■ TEXT FOR ANALYSIS:

§

(CNN) The head of Maryland's NAACP on Sunday lambasted Gov. Larry Hogan's posthumous pardon of lynching victims as "political posturing," criticizing the Republican governor for issuing a blanket pardon of dozens of the state's Black victims even though many were never convicted of any crimes, but merely charged or accused of wrongdoing before they were killed.
The scathing criticism comes after Hogan on Saturday issued the blanket pardons for Howard Cooper, a 15-year-old Black child who was hanged from a sycamore tree after he was convicted of raping and assaulting a White woman, and 33 other victims of racial lynching in Maryland between 1854 and 1933.
According to a historical marker erected during Saturday's news conference, Cooper faced an all-White jury, which reached a guilty verdict in under a minute despite the fact the victim did not testify she was raped. Cooper was killed before his attorneys had an opportunity to appeal to the Supreme Court.

§

Images marked with body landmark locations:

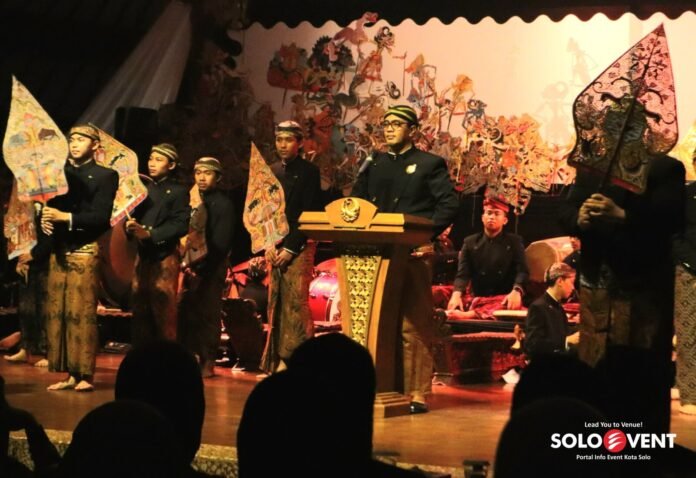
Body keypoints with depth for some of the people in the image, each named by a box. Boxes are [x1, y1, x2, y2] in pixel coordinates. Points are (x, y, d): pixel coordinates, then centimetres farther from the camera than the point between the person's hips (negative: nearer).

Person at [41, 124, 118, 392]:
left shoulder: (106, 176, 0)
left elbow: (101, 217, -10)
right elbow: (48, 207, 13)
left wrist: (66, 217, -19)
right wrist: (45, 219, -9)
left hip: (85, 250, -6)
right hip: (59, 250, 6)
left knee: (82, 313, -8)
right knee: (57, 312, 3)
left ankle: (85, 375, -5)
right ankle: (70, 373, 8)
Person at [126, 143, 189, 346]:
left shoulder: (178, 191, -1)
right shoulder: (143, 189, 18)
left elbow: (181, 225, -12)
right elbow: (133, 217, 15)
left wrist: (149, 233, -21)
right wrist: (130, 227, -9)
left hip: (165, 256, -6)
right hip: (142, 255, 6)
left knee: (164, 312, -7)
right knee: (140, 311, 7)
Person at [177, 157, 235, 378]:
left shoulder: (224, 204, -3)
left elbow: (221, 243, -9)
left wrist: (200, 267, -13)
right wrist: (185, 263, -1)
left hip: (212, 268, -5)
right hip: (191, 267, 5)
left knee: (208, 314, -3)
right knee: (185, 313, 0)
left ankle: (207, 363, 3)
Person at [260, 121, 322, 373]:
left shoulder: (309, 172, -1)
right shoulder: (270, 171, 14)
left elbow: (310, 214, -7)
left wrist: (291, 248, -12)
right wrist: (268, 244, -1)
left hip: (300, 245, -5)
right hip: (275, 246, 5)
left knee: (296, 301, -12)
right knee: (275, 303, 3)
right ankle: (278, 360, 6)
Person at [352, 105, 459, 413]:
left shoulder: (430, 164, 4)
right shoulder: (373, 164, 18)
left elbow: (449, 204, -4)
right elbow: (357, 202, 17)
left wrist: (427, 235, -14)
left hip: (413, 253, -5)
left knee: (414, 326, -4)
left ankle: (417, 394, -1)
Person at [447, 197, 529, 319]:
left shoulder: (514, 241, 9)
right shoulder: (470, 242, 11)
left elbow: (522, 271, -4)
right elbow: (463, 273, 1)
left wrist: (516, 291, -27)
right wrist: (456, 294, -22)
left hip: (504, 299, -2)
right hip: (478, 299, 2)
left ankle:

§

■ EXERCISE TASKS:
(a) From the article on Hogan's pardons of lynching victims, copy out the passage starting at "The scathing criticism" and ending at "the Supreme Court.".
(b) Condense the paragraph of the article on Hogan's pardons that begins "According to a historical marker" into a short bulleted list that keeps its main facts.

■ RESULTS OF THE EXERCISE:
(a)
The scathing criticism comes after Hogan on Saturday issued the blanket pardons for Howard Cooper, a 15-year-old Black child who was hanged from a sycamore tree after he was convicted of raping and assaulting a White woman, and 33 other victims of racial lynching in Maryland between 1854 and 1933.
According to a historical marker erected during Saturday's news conference, Cooper faced an all-White jury, which reached a guilty verdict in under a minute despite the fact the victim did not testify she was raped. Cooper was killed before his attorneys had an opportunity to appeal to the Supreme Court.

(b)
- A historical marker put up at Saturday's news conference states that Cooper faced an all-White jury.
- The jury found him guilty in under a minute, though the victim did not testify that she was raped.
- Cooper was killed before his attorneys could appeal to the Supreme Court.